April’s research involved visiting the Marienfelde Refugee Center in Berlin where 1.3 million people passed through between 1953 and 1990 as a necessary step in their journey to become free and legal West German citizens. The Center became necessary and funded by the West German government after the East German government sealed off the intra-German border in May 1952. Because of this action, Berlin became the only the only possible escape to the West, and in 1953 alone, over 300,000 people escaped via that route. However, after the East Germans built the Berlin Wall in 1961, traffic to Marienfelde is halted until the 1980s when exit visas are issued to East Germans again and more people go to the refugee center where the occupancy rates rise to a peak in 1989. This exodus comes to an end with German reunification. Until 2010, the former emergency refugee camp served as Berlin’s reception center for ethnic German migrants. Today it provides transitional accommodation for refugees around the world.
Although the West German government provided shelter and care for the refugees at Marienfelde, the process of becoming a recognized political refugee proved to be a lengthy and cumbersome process that involved among other things, a physical exam, and multiple interviews with governmental agencies that often-lasted weeks or months. While it was not a criminal offense to bypass the Refugee Center when fleeing the East, the government only granted residence permits to live in West Germany to those who had completed this burdensome step. Official recognition brought significant benefits including a right to housing, and help finding work. The West German government often flew the new citizens to their new homes in another party of Germany.

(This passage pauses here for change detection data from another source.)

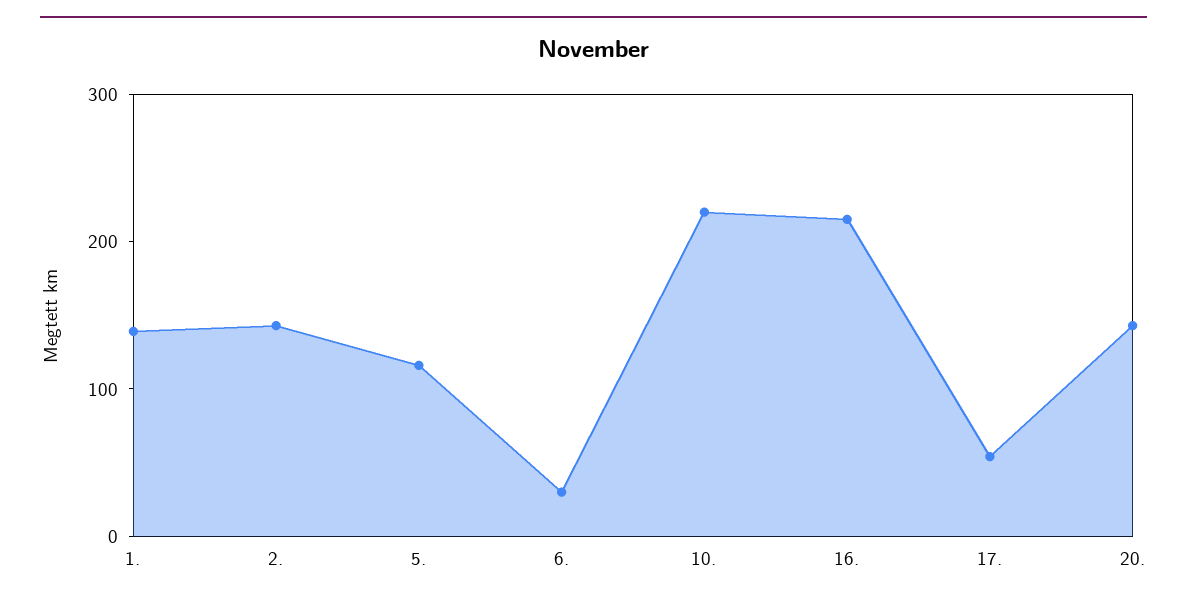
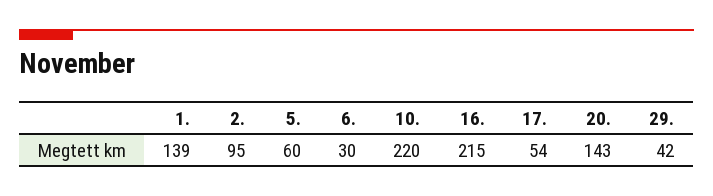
  {
    "1.": 139,
-   "2.": 140,
+   "2.": 95,
-   "5.": 120,
+   "5.": 60,
    "6.": 30,
    "10.": 220,
    "16.": 215,
    "17.": 54,
-   "20.": 143
+   "20.": 143,
+   "29.": 42
  }

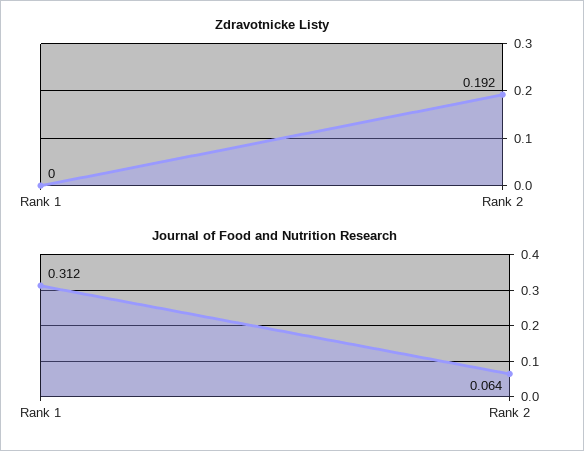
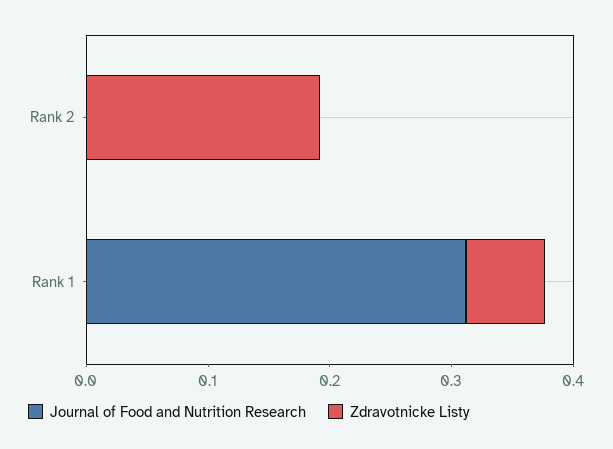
  {
    "Zdravotnicke Listy": {
-     "Rank 1": 0,
+     "Rank 1": 0.06,
      "Rank 2": 0.192
    },
    "Journal of Food and Nutrition Research": {
      "Rank 1": 0.312,
-     "Rank 2": 0.064
+     "Rank 2": 0
    }
  }

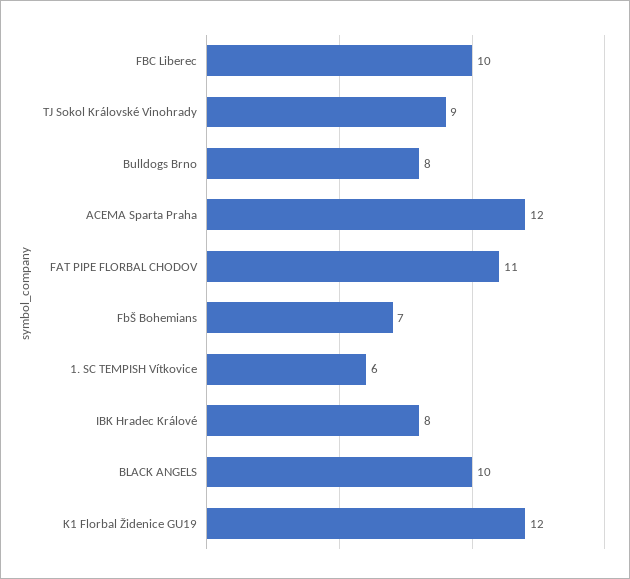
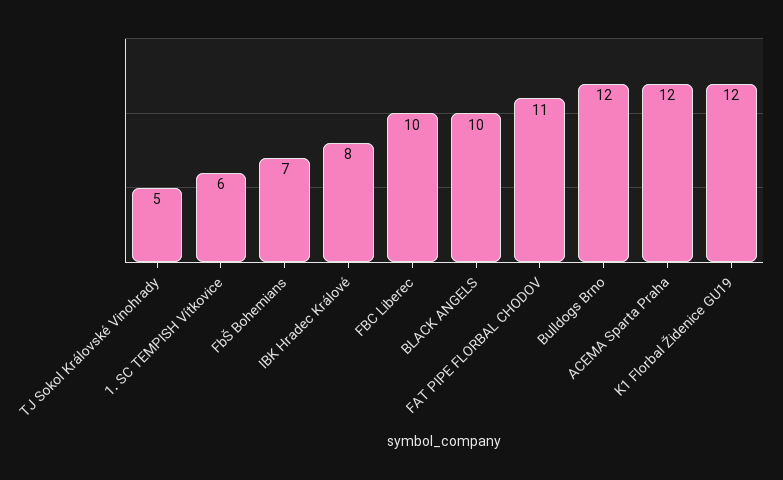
  {
    "FBC Liberec": 10,
-   "TJ Sokol Královské Vinohrady": 9,
+   "TJ Sokol Královské Vinohrady": 5,
-   "Bulldogs Brno": 8,
+   "Bulldogs Brno": 12,
    "ACEMA Sparta Praha": 12,
    "FAT PIPE FLORBAL CHODOV": 11,
    "FbŠ Bohemians": 7,
    "1. SC TEMPISH Vítkovice": 6,
    "IBK Hradec Králové": 8,
    "BLACK ANGELS": 10,
    "K1 Florbal Židenice GU19": 12
  }

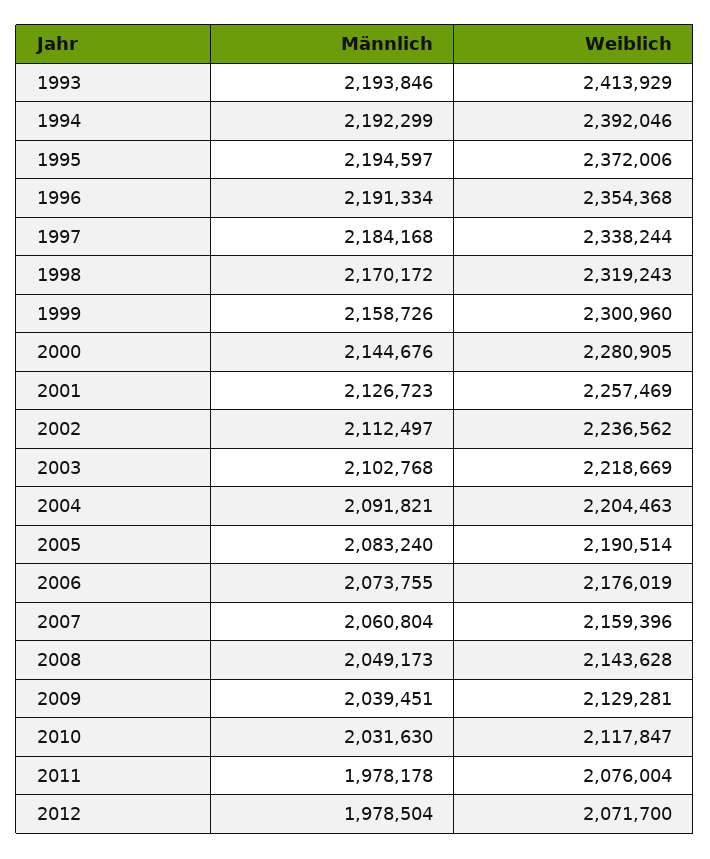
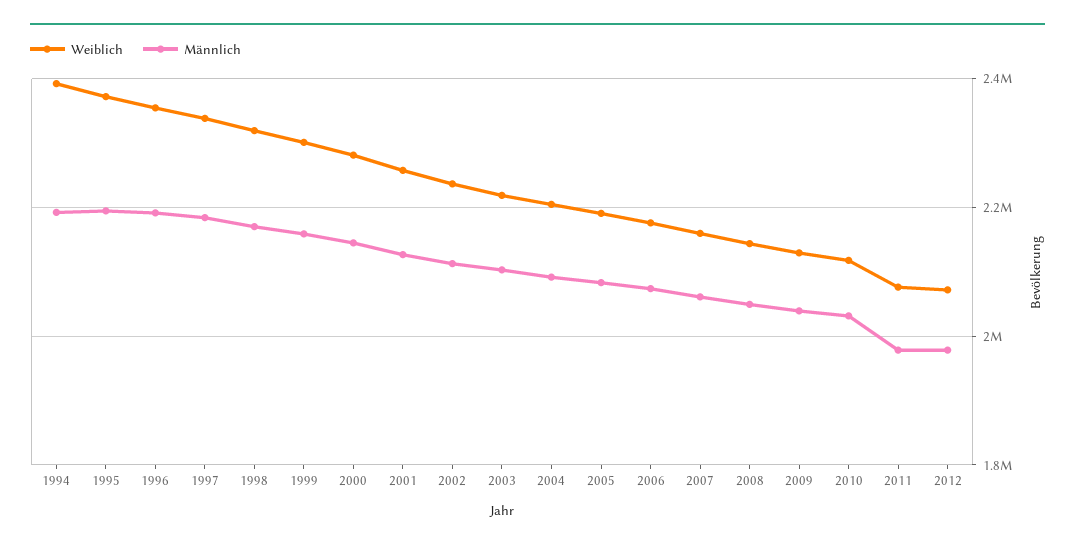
  {
    "Männlich": {
-     "1993": 2193846,
      "1994": 2192299,
      "1995": 2194597,
      "1996": 2191334,
      "1997": 2184168,
      "1998": 2170172,
      "1999": 2158726,
      "2000": 2144676,
      "2001": 2126723,
      "2002": 2112497,
      "2003": 2102768,
      "2004": 2091821,
      "2005": 2083240,
      "2006": 2073755,
      "2007": 2060804,
      "2008": 2049173,
      "2009": 2039451,
      "2010": 2031630,
      "2011": 1978178,
      "2012": 1978504
    },
    "Weiblich": {
-     "1993": 2413929,
      "1994": 2392046,
      "1995": 2372006,
      "1996": 2354368,
      "1997": 2338244,
      "1998": 2319243,
      "1999": 2300960,
      "2000": 2280905,
      "2001": 2257469,
      "2002": 2236562,
      "2003": 2218669,
      "2004": 2204463,
      "2005": 2190514,
      "2006": 2176019,
      "2007": 2159396,
      "2008": 2143628,
      "2009": 2129281,
      "2010": 2117847,
      "2011": 2076004,
      "2012": 2071700
    }
  }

The illegal applicants, or those applications which had been denied were not given any help settling into society. Anyone who could satisfy the assessment committees that he or she had fled from danger to life was granted the legal status of a political refugee. West Germany had to be especially strict about whom and how many refugees they could allow into the country because there were limited resources, and in addition to those attempting to flee from East Germany, millions of Germans that had been expelled from other European countries following the war had to be assimilated and accommodated as well. Additionally, and perhaps more importantly, the West German government hoped to weaken the East German government and wanted its political opponents to stay there and only seek refugee in the West in emergencies, which they defined that only those who were politically persecuted.
Today, the center is a nice museum, free to the public. One can hear stories of families that spent time in the center, see witness memorabilia such as suitcases, dolls, and a canoe someone had used to cross a canal and other interesting artifacts. There is also a unique display on the price artists such as Wolf Biermann and Rolf Schneider paid for their choices to leave. However, the most telling thing was an exhibit on the Stasi.
In 1989 the public learned for the first time the extent of the information accumulated by the Stasi. During the Cold War, they spied on approximately 6 million East Germans and thousands of West Germans. Records take up over 111 miles of space and gave insights into private lives of those observed and also made it possible to unmask one time informants. In 1991 the German Parliament passed a law which laid down the process for dealing with information collected from the Stasi, which among other things gave individuals the right to access their files.